▶ DOCUMENT SEGMENT:
──────
# Will this work?



## nickmcmechan (14 Mar 2014)

Hi, not been on here for a while!

Thinking about setting up a low maintenance low tech tank and wanted to run it by...

Here's the plans in my head so far

Fluval Edge 46l...know it's not an ideal tank but my wife loves the look and struggling to find an alternate she like that wasn't open topped, open to suggestions, needs to be stylish....

Substrate ADA Aquasoil with power sand, fairly deep

Background hygrophila, probably deformis (sp?), want something thick and bushy
Middle front left Sword
Middle front right tall red wood with Java fern attached to bottom rear, java moss front,  anubias upper part
Front and side carpet with crypt wendtii

I don't plan on dosing the water column

 In my current setup I use shrimp mineral rocks and almond leaves which appears successful for the shrimp

Livestock to be transferred over from my current setup (fluval edge 23l)

Chilli Rasboras
Cherry Shrimp (loads, too many to count!)
Zebra Nerite
Assassin Snail (along with the trumpet snail residents)
Zebra Otos

Thoughts?

PS the crypts, java moss, java fern and anubias will be transferred over the current setup, as will the filter media, filter etc.


----------



## Edvet (14 Mar 2014)

Not sure but wont the closed top create CO2 problems. In a low tech CO2 difusses from the surface, which is closed in the Edge.


----------



## nickmcmechan (14 Mar 2014)

Edvet said:


> Not sure but wont the closed top create CO2 problems. In a low tech CO2 difusses from the surface, which is closed in the Edge.



Thanks Edvet.

Interesting point about the closed top and co2. I've not had this with my 23l and I guess I need to understand why in order to replicate the success

I wonder if the hob helps? I also use an Oxyganator ( http://www.garnelaxia.at/epages/es10563248.sf/en_GB/?ObjectPath=/Shops/es10563248/Products/SO001 ) which may factor in


----------



## nickmcmechan (14 Mar 2014)

Ps should say I really fancy the fluval fresh but don't want an open top


----------



## Hamm Piggybank (14 Mar 2014)

You could also go with any tank you like, such as ADA Garden Cube or TMC Signature range, and buy
ADA Glass Cover for Cube Garden. They come in different sizes and with very minimalistic stainless hooks. And it gives you versatility if you decide that you do not want a covered tank for any reason later on.
──────
Page-level text extractions
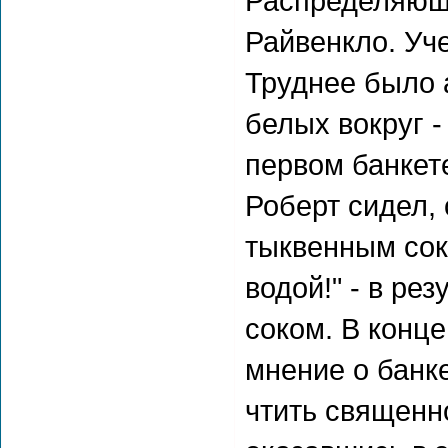
Распределяюща
Райвенкло. Уч
Труднее было 
белых вокруг -
первом банкет
Роберт сидел,
тыквенным сок
водой!" - в ре
соком. В конце
мнение о банке
чтить священн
──────
▶ TASKS TO PERFORM:
1. In the aquarium forum thread, which tank does nickmcmechan say he currently keeps his livestock in?
2. Carry the aquarium forum thread on past its last post.

▶ RESULTS OF THE EXERCISE:
1. A Fluval Edge 23l.

2.
----------



## Edvet (14 Mar 2014)

Been looking at a Dennerle scapers tank, whole package with light and filter.


----------



## Hamm Piggybank (14 Mar 2014)

Edvet said:


> Been looking at a Dennerle scapers tank, whole package with light and filter


I have looked at the Dennerle scapers tank too, as it gets positive reviews and would help keeping the cost of setting up my first planted aquarium under control.


----------



## nickmcmechan (14 Mar 2014)

Was looking at the aqua one 130 today, impressive


----------



## tim (14 Mar 2014)

Edvet said:


> Been looking at a Dennerle scapers tank, whole package with light and filter.


Filters not the most powerful, they have one setup in my lfs and it's got a fair few dead spots flow wise, strong light for such poor flow IMO.


----------



## nickmcmechan (16 Mar 2014)

Bought the Aquaone Nano 130l....big nano!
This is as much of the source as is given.